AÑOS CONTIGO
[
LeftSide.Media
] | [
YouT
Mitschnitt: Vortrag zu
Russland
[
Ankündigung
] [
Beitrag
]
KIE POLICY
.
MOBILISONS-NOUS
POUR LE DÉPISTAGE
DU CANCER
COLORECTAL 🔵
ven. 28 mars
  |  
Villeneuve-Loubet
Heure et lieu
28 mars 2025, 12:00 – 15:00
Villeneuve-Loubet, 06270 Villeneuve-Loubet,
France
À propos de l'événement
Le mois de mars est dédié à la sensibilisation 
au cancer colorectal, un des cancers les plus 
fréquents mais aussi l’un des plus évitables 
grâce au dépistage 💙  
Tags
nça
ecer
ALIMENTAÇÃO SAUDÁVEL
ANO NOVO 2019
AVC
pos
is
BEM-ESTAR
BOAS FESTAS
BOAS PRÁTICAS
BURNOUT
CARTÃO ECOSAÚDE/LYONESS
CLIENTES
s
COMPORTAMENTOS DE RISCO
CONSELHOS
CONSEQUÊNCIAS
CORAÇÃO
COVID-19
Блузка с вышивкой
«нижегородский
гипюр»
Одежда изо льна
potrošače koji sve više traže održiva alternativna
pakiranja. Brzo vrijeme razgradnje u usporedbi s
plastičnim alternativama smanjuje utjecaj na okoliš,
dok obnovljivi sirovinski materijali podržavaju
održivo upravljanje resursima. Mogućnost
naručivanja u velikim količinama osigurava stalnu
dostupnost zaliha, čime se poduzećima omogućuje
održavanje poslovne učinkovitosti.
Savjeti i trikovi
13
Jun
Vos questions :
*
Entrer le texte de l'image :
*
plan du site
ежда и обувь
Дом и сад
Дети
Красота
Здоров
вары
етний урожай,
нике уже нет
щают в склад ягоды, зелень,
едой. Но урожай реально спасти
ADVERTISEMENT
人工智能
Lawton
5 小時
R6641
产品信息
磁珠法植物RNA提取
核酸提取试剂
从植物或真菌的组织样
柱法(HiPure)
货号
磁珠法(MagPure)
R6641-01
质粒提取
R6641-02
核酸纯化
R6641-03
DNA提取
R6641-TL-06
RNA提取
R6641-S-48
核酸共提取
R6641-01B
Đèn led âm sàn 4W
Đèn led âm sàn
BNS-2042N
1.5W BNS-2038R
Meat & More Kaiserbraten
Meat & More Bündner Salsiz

* * *

Reproduce the listing exactly, leaving nothing out.

AÑOS CONTIGO
[
LeftSide.Media
] | [
YouT
Mitschnitt: Vortrag zu
Russland
[
Ankündigung
] [
Beitrag
]
KIE POLICY
.
MOBILISONS-NOUS
POUR LE DÉPISTAGE
DU CANCER
COLORECTAL 🔵
ven. 28 mars
  |  
Villeneuve-Loubet
Heure et lieu
28 mars 2025, 12:00 – 15:00
Villeneuve-Loubet, 06270 Villeneuve-Loubet,
France
À propos de l'événement
Le mois de mars est dédié à la sensibilisation 
au cancer colorectal, un des cancers les plus 
fréquents mais aussi l’un des plus évitables 
grâce au dépistage 💙  
Tags
nça
ecer
ALIMENTAÇÃO SAUDÁVEL
ANO NOVO 2019
AVC
pos
is
BEM-ESTAR
BOAS FESTAS
BOAS PRÁTICAS
BURNOUT
CARTÃO ECOSAÚDE/LYONESS
CLIENTES
s
COMPORTAMENTOS DE RISCO
CONSELHOS
CONSEQUÊNCIAS
CORAÇÃO
COVID-19
Блузка с вышивкой
«нижегородский
гипюр»
Одежда изо льна
potrošače koji sve više traže održiva alternativna
pakiranja. Brzo vrijeme razgradnje u usporedbi s
plastičnim alternativama smanjuje utjecaj na okoliš,
dok obnovljivi sirovinski materijali podržavaju
održivo upravljanje resursima. Mogućnost
naručivanja u velikim količinama osigurava stalnu
dostupnost zaliha, čime se poduzećima omogućuje
održavanje poslovne učinkovitosti.
Savjeti i trikovi
13
Jun
Vos questions :
*
Entrer le texte de l'image :
*
plan du site
ежда и обувь
Дом и сад
Дети
Красота
Здоров
вары
етний урожай,
нике уже нет
щают в склад ягоды, зелень,
едой. Но урожай реально спасти
ADVERTISEMENT
人工智能
Lawton
5 小時
R6641
产品信息
磁珠法植物RNA提取
核酸提取试剂
从植物或真菌的组织样
柱法(HiPure)
货号
磁珠法(MagPure)
R6641-01
质粒提取
R6641-02
核酸纯化
R6641-03
DNA提取
R6641-TL-06
RNA提取
R6641-S-48
核酸共提取
R6641-01B
Đèn led âm sàn 4W
Đèn led âm sàn
BNS-2042N
1.5W BNS-2038R
Meat & More Kaiserbraten
Meat & More Bündner Salsiz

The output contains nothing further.